**Exercise:** Return all of the data exactly, omitting any images.

**Records:**
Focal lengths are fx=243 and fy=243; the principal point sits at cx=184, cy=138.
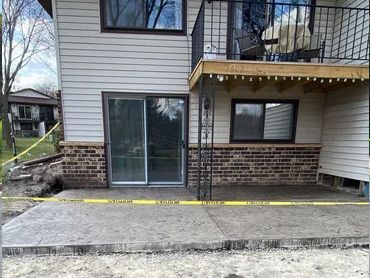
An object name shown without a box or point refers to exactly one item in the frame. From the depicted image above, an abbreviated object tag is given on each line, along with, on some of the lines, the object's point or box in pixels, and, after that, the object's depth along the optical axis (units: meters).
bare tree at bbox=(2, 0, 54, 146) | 11.27
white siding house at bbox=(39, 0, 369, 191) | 4.71
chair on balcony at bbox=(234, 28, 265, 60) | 4.95
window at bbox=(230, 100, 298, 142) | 5.30
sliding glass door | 5.07
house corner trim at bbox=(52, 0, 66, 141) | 4.61
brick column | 5.00
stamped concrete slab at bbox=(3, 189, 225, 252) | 2.85
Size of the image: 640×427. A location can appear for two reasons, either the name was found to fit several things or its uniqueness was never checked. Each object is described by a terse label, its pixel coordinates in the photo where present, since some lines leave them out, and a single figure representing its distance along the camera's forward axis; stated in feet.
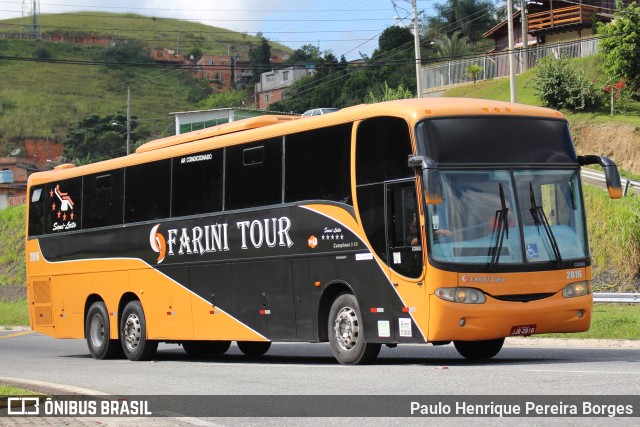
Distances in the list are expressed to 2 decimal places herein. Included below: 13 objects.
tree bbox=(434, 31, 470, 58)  321.11
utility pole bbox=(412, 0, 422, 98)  156.66
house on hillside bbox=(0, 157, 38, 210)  274.44
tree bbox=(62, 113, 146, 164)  397.60
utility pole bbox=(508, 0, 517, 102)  137.90
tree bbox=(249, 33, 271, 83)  613.02
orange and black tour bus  50.06
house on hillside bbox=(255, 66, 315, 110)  488.85
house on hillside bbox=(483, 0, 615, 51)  226.17
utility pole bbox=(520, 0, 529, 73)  197.18
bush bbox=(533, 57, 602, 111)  167.22
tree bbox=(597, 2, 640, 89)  172.45
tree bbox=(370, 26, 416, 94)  320.44
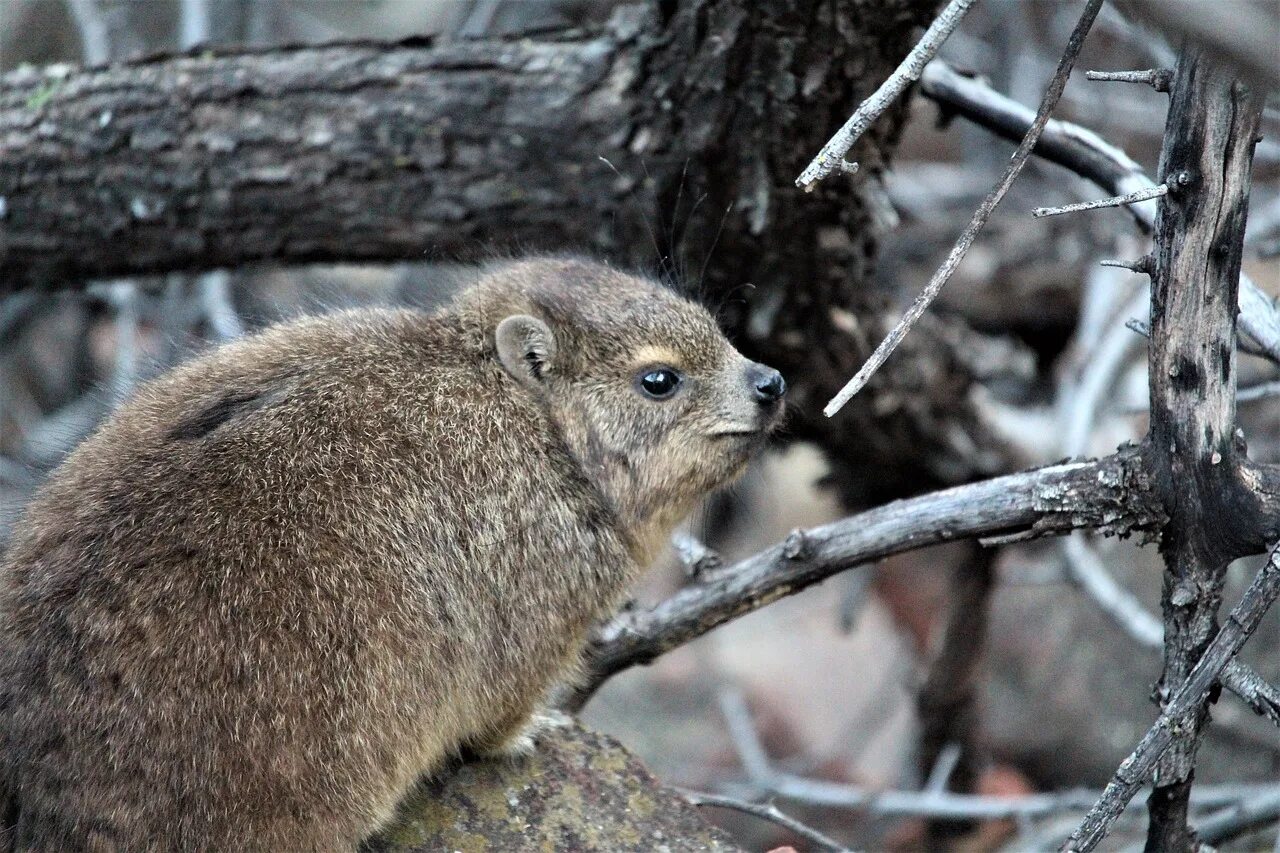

**Output of the exercise:**
Focal lengths are fx=243 and fy=243; the principal point sits at cx=184, cy=138.
An object name shown without a box or point refers to exactly one item in the frame. From the depicted image above, an abbreviated object tag is given on each line, along with, on some of the lines, the object's point or box in pixels, and, after that, the object's depth along the optical axis (units: meters).
bare tree at bbox=(2, 0, 54, 146) | 11.27
white siding house at bbox=(39, 0, 369, 191) | 4.71
chair on balcony at bbox=(234, 28, 265, 60) | 4.95
window at bbox=(230, 100, 298, 142) | 5.30
sliding glass door | 5.07
house corner trim at bbox=(52, 0, 66, 141) | 4.61
brick column | 5.00
stamped concrete slab at bbox=(3, 189, 225, 252) | 2.85
Size of the image: 640×427. A location can appear for two reasons, either the name was found to fit several things or its uniqueness was never checked. Each object is described by a terse label, its pixel coordinates in the photo where present, since some lines leave them out, and a single figure representing its distance along the camera's forward axis; stated in feet.
Distances in the list are expressed to 2 decimal places herein. Included below: 13 objects.
tree bbox=(434, 31, 470, 58)  321.11
utility pole bbox=(412, 0, 422, 98)  156.66
house on hillside bbox=(0, 157, 38, 210)  274.44
tree bbox=(62, 113, 146, 164)  397.60
utility pole bbox=(508, 0, 517, 102)  137.90
tree bbox=(249, 33, 271, 83)  613.02
orange and black tour bus  50.06
house on hillside bbox=(255, 66, 315, 110)  488.85
house on hillside bbox=(483, 0, 615, 51)  226.17
utility pole bbox=(520, 0, 529, 73)  197.18
bush bbox=(533, 57, 602, 111)  167.22
tree bbox=(597, 2, 640, 89)  172.45
tree bbox=(370, 26, 416, 94)  320.44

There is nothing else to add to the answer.